Under Affiliated Ute itself, the presumption of reliance on omissions is only invoked under Rule 10b-5 if there is proof of a fraudulent “course of business” or a “device, scheme or artifice that operated as a fraud” – under the Rule’s little-used subsections (a) and (c). Do these subsections – which are not necessarily dependent upon affirmative misstatements – create a route for plaintiffs to find a way around the potential rejection of the fraud-on-the-market presumption? Maybe in some cases, where plaintiffs are able to allege additional facts necessary to show some form of “scheme” liability under these subsections. See Credit Suisse, 482 F.3d at 384 (“Merely pleading that defendants failed to fulfill [a duty to disclose] by means of a scheme or act, rather than by a misleading statement, does not entitled plaintiffs to employ the Affiliated Ute presumption.”). But that potential “solution” raises more questions than it answers, since the law surrounding these subsections is far less developed that the law of Rule 10b-5(b), and incorporates a number of additional complexities.*
One thing is clear. Affiliated Ute does not offer a straightforward solution for plaintiffs’ lawyers if the Halliburton Court takes away the fraud-on-the-market presumption. Whether they phrase their allegations as claims of affirmatively false statements or statements made false by omission, they are still claims based on statements, not omissions, and current law requires that plaintiffs find a way to show class-wide reliance.
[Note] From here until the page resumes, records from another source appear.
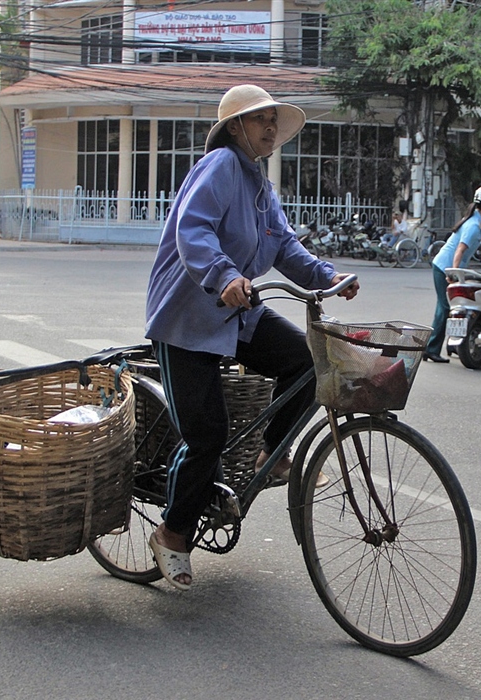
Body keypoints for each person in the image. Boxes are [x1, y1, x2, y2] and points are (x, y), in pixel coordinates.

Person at [144, 84, 359, 590]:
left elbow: (283, 245)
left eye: (272, 120)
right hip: (188, 320)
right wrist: (224, 275)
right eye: (260, 120)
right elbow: (192, 230)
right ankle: (173, 534)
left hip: (236, 313)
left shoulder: (260, 185)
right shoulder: (219, 166)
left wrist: (326, 277)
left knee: (307, 360)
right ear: (234, 127)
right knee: (207, 437)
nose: (269, 129)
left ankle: (271, 452)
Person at [423, 186, 481, 363]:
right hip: (445, 267)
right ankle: (433, 349)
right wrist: (453, 273)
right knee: (446, 308)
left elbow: (479, 236)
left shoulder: (475, 221)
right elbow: (460, 250)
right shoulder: (473, 225)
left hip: (443, 266)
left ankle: (433, 348)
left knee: (443, 309)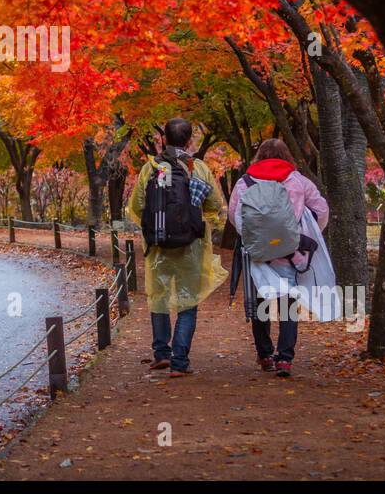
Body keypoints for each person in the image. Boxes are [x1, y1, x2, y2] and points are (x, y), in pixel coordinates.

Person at [127, 118, 228, 378]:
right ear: (189, 141)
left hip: (158, 248)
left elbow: (136, 207)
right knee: (187, 302)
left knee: (158, 297)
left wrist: (155, 228)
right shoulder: (199, 169)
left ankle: (161, 354)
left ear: (164, 140)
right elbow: (215, 205)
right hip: (191, 247)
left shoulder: (150, 169)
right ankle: (180, 362)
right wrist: (202, 222)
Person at [230, 138, 329, 378]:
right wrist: (304, 232)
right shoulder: (299, 182)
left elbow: (235, 215)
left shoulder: (245, 182)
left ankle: (265, 355)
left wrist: (252, 237)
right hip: (289, 253)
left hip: (258, 254)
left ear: (260, 156)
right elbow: (322, 210)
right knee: (288, 304)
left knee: (261, 302)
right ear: (286, 156)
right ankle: (285, 358)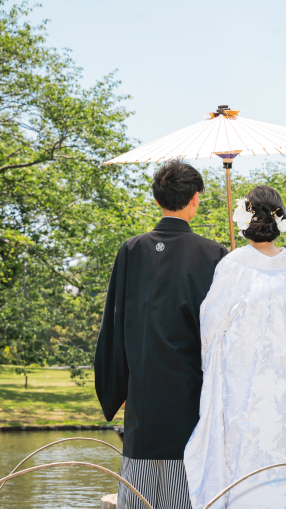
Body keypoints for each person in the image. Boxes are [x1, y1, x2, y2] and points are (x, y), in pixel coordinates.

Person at [184, 185, 286, 509]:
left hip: (241, 387)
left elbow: (210, 323)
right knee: (283, 455)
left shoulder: (233, 265)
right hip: (284, 391)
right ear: (279, 219)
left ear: (246, 218)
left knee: (240, 455)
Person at [94, 160, 228, 509]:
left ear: (158, 200)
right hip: (191, 397)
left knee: (138, 496)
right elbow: (222, 334)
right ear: (195, 199)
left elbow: (113, 325)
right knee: (188, 494)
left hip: (141, 398)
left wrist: (116, 386)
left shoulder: (131, 250)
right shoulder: (214, 255)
* For example, the courts have established that Rule 10b-5 imposes a duty to disclose material nonpublic information on a defendant who sells stock. But this “omission” claim is difficult for plaintiffs’ lawyers to bring, because a plaintiff must be a contemporaneous buyer to have standing – which generally means the plaintiff must have purchased stock in the few days surrounding when the defendant sold. The standing requirement also restricts damages for such a claim to a class of contemporaneous purchasers – a much smaller group than the typical class in a securities class action arising out of a false or misleading statement, which can include purchasers of stock over a period of several years.